== About this task ==
When you reach the line containing "nose: (225, 186)" in the entries below, begin reproducing lines exactly, and stop once the line containing "left ear: (294, 153)" is done.
***** Exercise inputs *****
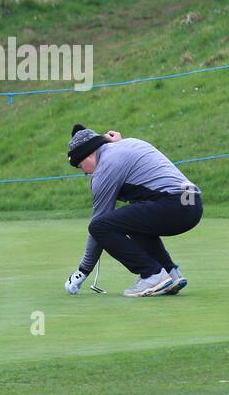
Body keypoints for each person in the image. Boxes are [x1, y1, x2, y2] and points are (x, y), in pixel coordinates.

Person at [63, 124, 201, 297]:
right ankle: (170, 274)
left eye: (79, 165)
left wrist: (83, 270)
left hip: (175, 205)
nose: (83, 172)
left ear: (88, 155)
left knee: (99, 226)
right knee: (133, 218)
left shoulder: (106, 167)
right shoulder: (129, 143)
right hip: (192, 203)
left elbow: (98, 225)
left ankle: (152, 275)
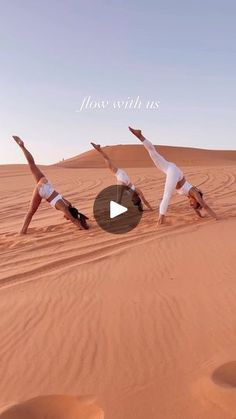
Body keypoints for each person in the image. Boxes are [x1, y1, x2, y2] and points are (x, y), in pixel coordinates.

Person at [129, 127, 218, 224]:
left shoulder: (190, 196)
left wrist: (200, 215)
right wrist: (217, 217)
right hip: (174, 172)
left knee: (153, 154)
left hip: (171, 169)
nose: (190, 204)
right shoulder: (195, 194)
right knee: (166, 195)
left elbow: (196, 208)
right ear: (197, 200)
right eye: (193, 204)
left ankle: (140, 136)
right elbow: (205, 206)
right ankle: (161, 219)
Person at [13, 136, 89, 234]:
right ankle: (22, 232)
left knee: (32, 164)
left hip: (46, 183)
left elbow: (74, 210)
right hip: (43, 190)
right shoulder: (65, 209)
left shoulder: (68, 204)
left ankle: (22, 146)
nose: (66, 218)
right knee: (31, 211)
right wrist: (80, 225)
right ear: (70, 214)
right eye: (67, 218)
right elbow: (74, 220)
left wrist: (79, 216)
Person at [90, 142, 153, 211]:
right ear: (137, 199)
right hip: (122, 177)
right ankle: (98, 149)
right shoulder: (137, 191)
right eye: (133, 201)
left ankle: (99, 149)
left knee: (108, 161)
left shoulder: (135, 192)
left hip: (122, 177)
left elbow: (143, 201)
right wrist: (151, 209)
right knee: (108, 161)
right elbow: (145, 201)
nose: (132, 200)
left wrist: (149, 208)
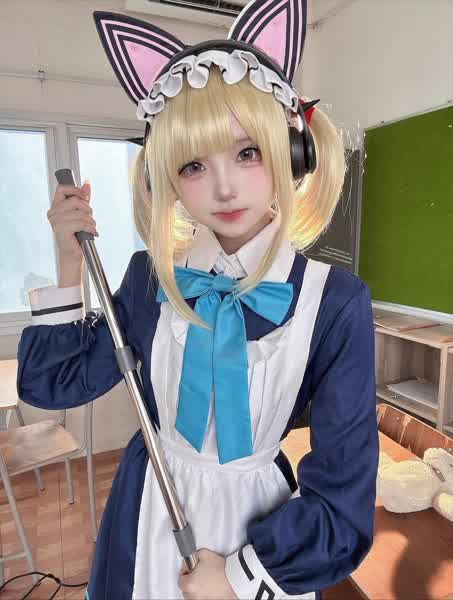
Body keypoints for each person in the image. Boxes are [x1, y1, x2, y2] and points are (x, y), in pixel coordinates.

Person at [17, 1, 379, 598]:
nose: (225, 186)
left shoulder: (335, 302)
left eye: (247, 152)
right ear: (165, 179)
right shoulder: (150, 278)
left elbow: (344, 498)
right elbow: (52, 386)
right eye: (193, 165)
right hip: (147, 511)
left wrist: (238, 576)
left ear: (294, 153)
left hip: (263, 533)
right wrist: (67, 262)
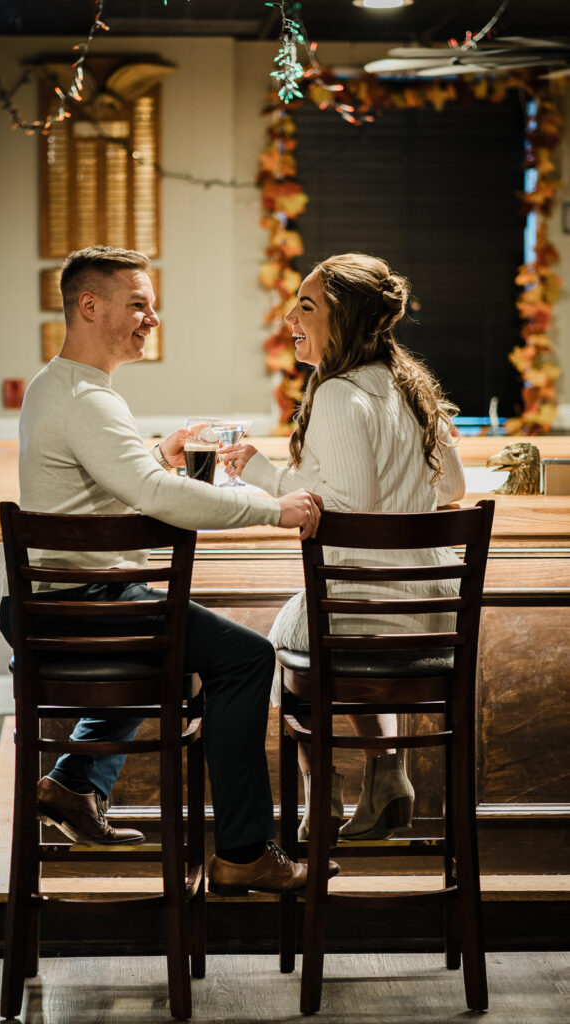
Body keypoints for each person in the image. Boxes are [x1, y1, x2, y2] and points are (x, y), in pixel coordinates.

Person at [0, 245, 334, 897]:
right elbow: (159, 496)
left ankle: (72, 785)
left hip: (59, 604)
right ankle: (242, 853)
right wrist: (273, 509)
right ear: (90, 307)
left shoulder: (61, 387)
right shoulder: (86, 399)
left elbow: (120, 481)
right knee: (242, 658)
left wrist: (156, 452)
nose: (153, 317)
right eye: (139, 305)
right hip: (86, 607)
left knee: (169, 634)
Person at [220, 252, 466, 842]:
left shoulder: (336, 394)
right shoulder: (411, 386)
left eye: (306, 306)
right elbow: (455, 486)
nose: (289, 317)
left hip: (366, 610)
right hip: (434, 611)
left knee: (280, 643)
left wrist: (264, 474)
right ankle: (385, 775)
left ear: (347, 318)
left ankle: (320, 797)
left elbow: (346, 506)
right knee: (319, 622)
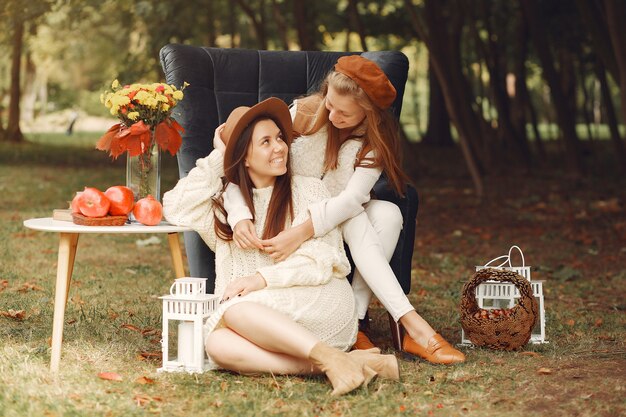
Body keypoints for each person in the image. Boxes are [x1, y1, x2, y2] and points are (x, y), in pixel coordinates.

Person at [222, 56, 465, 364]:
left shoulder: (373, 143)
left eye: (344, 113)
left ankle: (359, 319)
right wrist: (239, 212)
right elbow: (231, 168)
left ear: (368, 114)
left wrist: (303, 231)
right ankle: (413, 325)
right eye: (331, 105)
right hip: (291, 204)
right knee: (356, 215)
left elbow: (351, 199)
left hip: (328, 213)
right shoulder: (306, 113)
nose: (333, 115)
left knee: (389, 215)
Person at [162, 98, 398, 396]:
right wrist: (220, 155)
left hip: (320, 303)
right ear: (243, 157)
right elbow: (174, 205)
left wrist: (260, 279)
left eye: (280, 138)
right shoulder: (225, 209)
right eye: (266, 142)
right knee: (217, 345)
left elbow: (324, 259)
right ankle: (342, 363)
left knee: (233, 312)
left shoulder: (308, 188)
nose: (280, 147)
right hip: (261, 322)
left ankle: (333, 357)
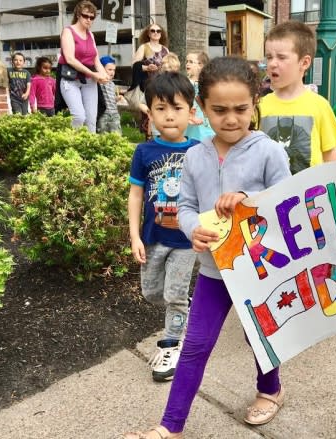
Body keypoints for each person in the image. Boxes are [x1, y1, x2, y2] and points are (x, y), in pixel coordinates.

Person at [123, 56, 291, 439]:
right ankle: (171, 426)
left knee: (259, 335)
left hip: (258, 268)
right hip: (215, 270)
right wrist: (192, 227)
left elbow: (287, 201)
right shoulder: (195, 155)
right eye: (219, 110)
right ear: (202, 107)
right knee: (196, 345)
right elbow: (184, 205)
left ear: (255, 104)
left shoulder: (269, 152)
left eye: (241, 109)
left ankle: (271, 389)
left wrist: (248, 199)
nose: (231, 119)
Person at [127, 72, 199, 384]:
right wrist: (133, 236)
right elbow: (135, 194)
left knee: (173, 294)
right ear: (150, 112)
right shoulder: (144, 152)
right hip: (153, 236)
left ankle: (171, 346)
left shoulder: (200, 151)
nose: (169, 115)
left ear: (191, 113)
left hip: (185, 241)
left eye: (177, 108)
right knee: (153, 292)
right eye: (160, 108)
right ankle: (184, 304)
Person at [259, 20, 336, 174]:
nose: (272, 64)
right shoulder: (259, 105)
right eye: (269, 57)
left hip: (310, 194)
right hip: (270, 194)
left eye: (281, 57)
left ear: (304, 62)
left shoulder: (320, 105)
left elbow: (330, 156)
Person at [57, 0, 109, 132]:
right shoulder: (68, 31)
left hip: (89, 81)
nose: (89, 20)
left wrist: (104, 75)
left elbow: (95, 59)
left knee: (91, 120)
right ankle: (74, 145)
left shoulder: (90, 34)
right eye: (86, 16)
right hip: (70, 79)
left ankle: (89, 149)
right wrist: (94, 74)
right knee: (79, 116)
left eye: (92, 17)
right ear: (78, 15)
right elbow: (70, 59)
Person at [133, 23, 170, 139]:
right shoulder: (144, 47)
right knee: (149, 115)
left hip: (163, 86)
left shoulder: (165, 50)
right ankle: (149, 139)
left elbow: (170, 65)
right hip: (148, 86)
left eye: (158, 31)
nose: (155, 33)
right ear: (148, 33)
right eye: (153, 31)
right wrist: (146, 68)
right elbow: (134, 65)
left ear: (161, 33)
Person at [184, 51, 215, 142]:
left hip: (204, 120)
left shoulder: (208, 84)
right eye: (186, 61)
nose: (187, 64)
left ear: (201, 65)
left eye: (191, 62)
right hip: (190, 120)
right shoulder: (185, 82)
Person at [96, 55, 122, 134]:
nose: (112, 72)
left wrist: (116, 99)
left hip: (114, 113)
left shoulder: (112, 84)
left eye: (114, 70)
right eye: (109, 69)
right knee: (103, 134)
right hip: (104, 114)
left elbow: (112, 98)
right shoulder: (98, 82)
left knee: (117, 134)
*****
***** Exercise inputs *****
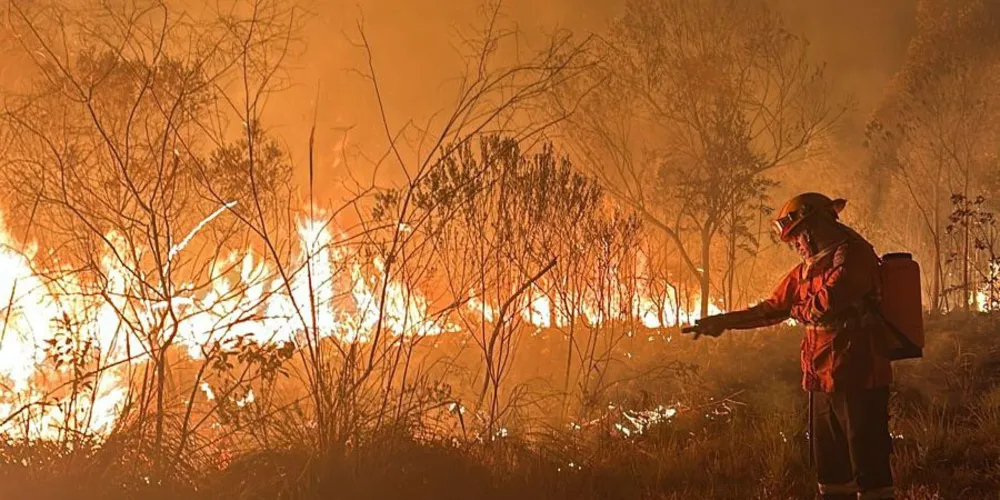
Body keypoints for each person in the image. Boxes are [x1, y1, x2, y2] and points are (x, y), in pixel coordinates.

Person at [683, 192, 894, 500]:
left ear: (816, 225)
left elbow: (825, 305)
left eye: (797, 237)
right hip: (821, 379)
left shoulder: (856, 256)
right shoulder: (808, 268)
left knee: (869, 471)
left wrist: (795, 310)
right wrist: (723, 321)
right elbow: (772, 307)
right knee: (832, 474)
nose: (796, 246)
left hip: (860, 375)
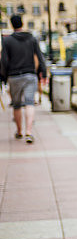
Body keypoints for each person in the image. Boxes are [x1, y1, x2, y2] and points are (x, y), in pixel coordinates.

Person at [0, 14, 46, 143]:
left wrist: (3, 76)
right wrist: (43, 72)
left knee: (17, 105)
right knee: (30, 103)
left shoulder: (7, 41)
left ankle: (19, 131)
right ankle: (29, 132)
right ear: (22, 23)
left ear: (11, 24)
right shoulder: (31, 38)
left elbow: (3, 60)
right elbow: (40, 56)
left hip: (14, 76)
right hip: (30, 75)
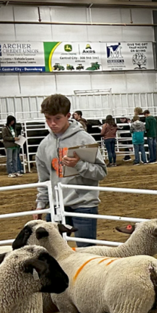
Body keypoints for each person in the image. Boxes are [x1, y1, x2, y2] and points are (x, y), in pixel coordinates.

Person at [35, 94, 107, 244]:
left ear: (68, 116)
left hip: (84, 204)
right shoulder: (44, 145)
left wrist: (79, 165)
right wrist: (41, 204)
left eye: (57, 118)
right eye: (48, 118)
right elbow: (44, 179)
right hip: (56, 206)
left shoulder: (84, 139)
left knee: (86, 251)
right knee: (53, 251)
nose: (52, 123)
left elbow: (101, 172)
*****
== Result of this task ==
nose: (225, 186)
left shoulder: (335, 302)
left eye: (247, 152)
right ear: (165, 179)
right shoulder: (150, 278)
left elbow: (344, 498)
right elbow: (52, 386)
right eye: (193, 165)
right hip: (147, 511)
left wrist: (238, 576)
left ear: (294, 153)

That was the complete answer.